Author: Shashank Sharma

Simple Standards-based Slide Show System (S5) is a slide show program for browsers. It creates presentations that do not require any specific software on any specific operating system, and whose size is significantly smaller than conventional presentation formats. And S5 is available under a Creative Commons Attribution-ShareAlike 2.0 license.

Driven by the limitations of Opera Show, Eric A. Meyer designed S5, a slide show application based entirely on XHTML, CSS (Cascading Style Sheet) and JavaScript. S5 is based on a slightly modified version of Tantek Çelik‘s slide show format.

You can run through S5‘s introductory slide show to see the application in action.

To get started with S5, you need only a theme, some of which are available on the developer’s site.

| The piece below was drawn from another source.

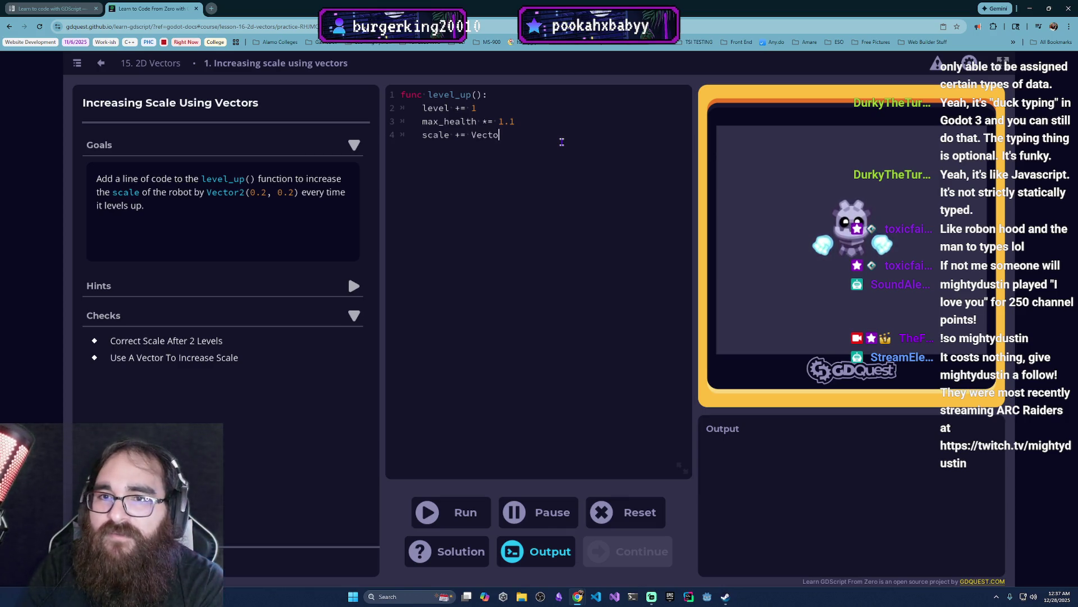
{"action": "type", "text": "r2("}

When you uncompress the theme, you’ll get a slide file and a user interface directory that contains all the required CSS and JavaScript files. If you need to use any of your own background images in your slide show, put them in the UI directory. The UI directory also contains:

  • slides.js, which handles the dynamic side of the slide show, for showing and hiding slides;
  • slides.css, which points to the three CSS files that power S5;
  • s5-core.css, which contains rules that determine how the system functions;
  • framing.css, which contains information about the placement and size of the various components of a slide, such as header and footer; and
  • pretty.css, which is responsible for the appearance of your presentation. You can change colors and fonts by editing this file, and if you wish to create your own theme you can do so by modifying just this file.

While it helps to have working knowledge of CSS, you hardly need to tinker with the JavaScript file as it controls only the manner in which slider are loaded during the presentation.

If you are satisfied with the size and placement of all the slide components but need to make the slides more colorful, edit the pretty.css file. When customizing a theme, refer to the actual slide file, s5.html, to determine what parts of pretty.css you need to change. For example, suppose you wish to change the color of the title of the slide. Referring to s5.html, we see that it uses <h1> to determine the properties of the title, so you look up where <h1> is described in pretty.css and modify it to meet your needs.

If you wish to display your own image as the background image in the slides, find where pretty.css defines the body background and replace the image name with that of your file. Be careful about the size of the image, though, so you don’t take up the whole screen.

When making your presentation you need to modify only the presentation HTML file. You can add new slides by copying very simple HTML directives. There is no limit to the number of slides you can have.

Limitations of S5

Meyer lists the application’s limitations in his introductory slide show. Among them:

  • Fonts are not scaled according to the screen resolution. This means that you have to edit the CSS code manually each time you change your screen resolution.
  • If you want swirl, swish, and typewriter effects to show off your presentation authoring skills, then, S5 is not the right option for you.

Shashank Sharma
is a computer science student who loves to write about free and open source software for new users.